Plainfield SD 202 officials told the Board of Education on Nov. 5 that a recent state reclassification of the district’s funding tier has a material effect on district revenue and that the district will conduct community outreach and a survey to explore revenue-generation options.
At the meeting, Dr. Wood (district administration) said the State of Illinois reclassified Plainfield SD 202 from a tier 1 to a tier 2 funding category after adjustments to the consumer wage index for Will County. He said the change affects the district’s funding by roughly $6.8 million per year and later clarified that the adjustment represents a loss in funding to the district. The district plans to present updated attendance-boundary proposals and related financial information to the board in December and to share survey results at the Jan. 10 strategic planning session.
The district has contracted outside firms to help gather community input. Dr. Wood said Acuity Research will contact a sample of community members for an exploratory survey to “gauge any community priorities and perceptions,” including reactions to concepts such as property-tax options to support capital needs. Craig Meadows, a representative of Studio GC (a district partner on related planning work), described the work as fact-finding to determine community priorities before any formal proposal or information campaign.
“We did stay a little bit away from a lot of the kind of the why in here because we’re trying to figure out what people know without trying to convince them of too much yet,” Meadows said, describing the initial survey approach.

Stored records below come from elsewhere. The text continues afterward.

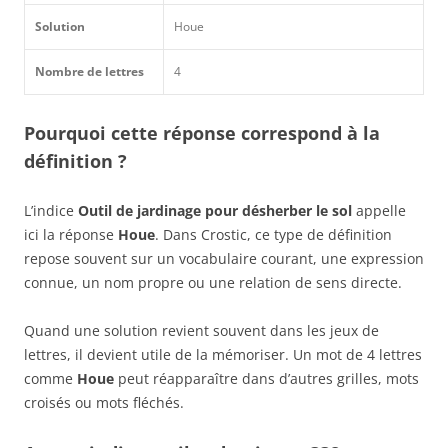
Solution
Houe
Nombre de lettres
4
Pourquoi cette réponse correspond à la
définition ?
L’indice
Outil de jardinage pour désherber le sol
appelle
ici la réponse
Houe
. Dans Crostic, ce type de définition
repose souvent sur un vocabulaire courant, une expression
connue, un nom propre ou une relation de sens directe.
Quand une solution revient souvent dans les jeux de
lettres, il devient utile de la mémoriser. Un mot de 4 lettres
comme
Houe
peut réapparaître dans d’autres grilles, mots
croisés ou mots fléchés.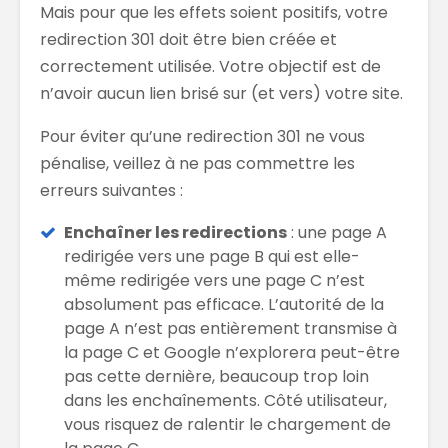
Mais pour que les effets soient positifs, votre
redirection 301 doit être bien créée et
correctement utilisée. Votre objectif est de
n’avoir aucun lien brisé sur (et vers) votre site.
Pour éviter qu’une redirection 301 ne vous
pénalise, veillez à ne pas commettre les
erreurs suivantes :
Enchaîner les redirections
: une page A
redirigée vers une page B qui est elle-
même redirigée vers une page C n’est
absolument pas efficace. L’autorité de la
page A n’est pas entièrement transmise à
la page C et Google n’explorera peut-être
pas cette dernière, beaucoup trop loin
dans les enchaînements. Côté utilisateur,
vous risquez de ralentir le chargement de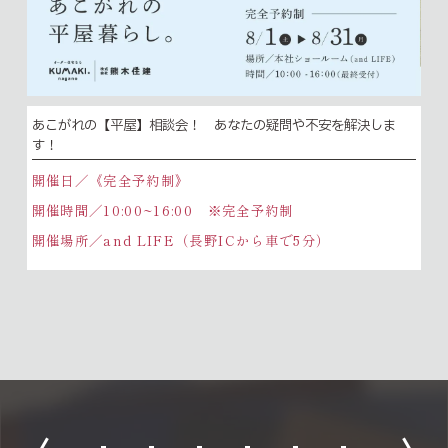
あこがれの【平屋】相談会！ あなたの疑問や不安を解決しま
す！
開催日／《完全予約制》
開催時間／10:00~16:00 ※完全予約制
開催場所／and LIFE（長野ICから車で5分）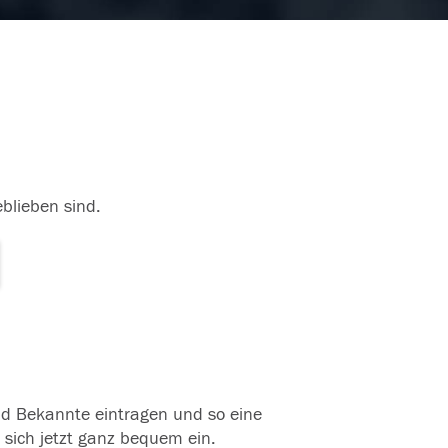
eblieben sind.
und Bekannte eintragen und so eine
 sich jetzt ganz bequem ein.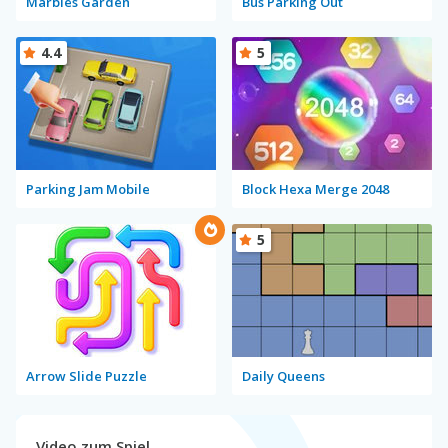
Marbles Garden
Bus Parking Out
4.4
5
Parking Jam Mobile
Block Hexa Merge 2048
5
Arrow Slide Puzzle
Daily Queens
Video zum Spiel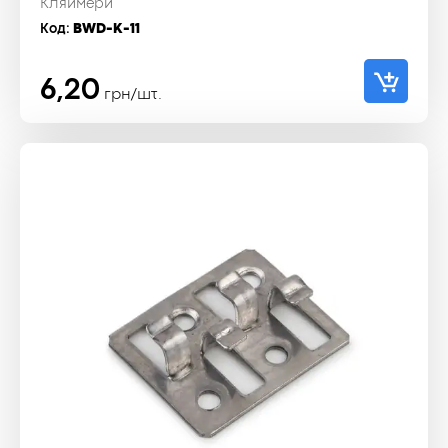
Кляймери
Код:
BWD-K-11
6,20
грн/шт.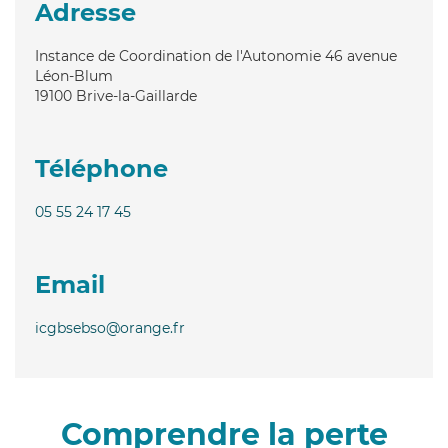
Adresse
Instance de Coordination de l'Autonomie 46 avenue
Léon-Blum
19100
Brive-la-Gaillarde
Téléphone
05 55 24 17 45
Email
icgbsebso@orange.fr
Comprendre la perte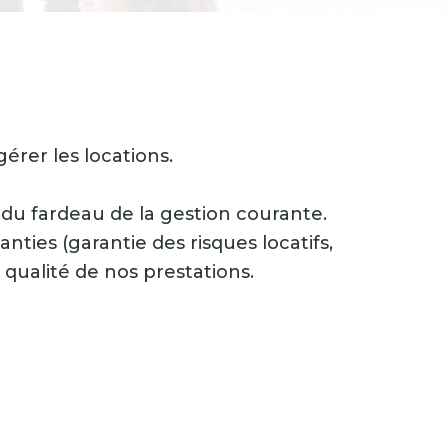
érer les locations.
 du fardeau de la gestion courante.
anties (garantie des risques locatifs,
qualité de nos prestations.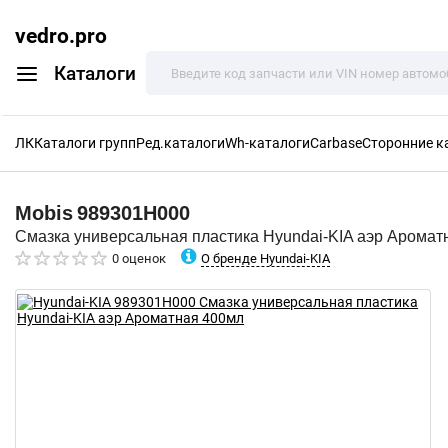
vedro.pro
Каталоги
ЛК
Каталоги групп
Ред.каталоги
Wh-каталоги
Carbase
Сторонние к
Mobis
989301H000
Смазка универсальная пластика Hyundai-KIA аэр Аромат
О бренде Hyundai-KIA
0 оценок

The financial discussion was set against administration warnings about enrollment growth: the district reported at least 11 new subdivisions across its footprint that could bring an estimated 3,000 to 7,000 new students over time, a factor administrators said increases capital and boundary-planning urgency.
Public comment at the meeting linked to the funding and access discussion. Anne Gervais, a school psychologist with 20 years in the district, urged the board to provide transportation so more high-school students could participate in extracurricular activities after the academic day. “Not all of our students can participate because their guardians don’t have the time, the means, or the ability to transport them, and participation, therefore, is not equitable,” Gervais said.
Following that public comment, Board member Dr. Ruhlin asked that the site and finance committee study the possibility of adding activity buses. “I would request that the site and finance committee consider adding it as an item for further study or research,” Ruhlin said; staff agreed to put the item on a future agenda for committee review.
District officials emphasized that the survey and outreach are part of an information-gathering phase and not a decision to pursue any particular revenue measure. Administrators said results will inform any next steps, including community education about reasons behind the funding change if gaps in understanding appear.
The board did not make any immediate funding decisions at the Nov. 5 meeting; it scheduled further review and a presentation of survey and boundary-plan updates in December and in the January strategic session.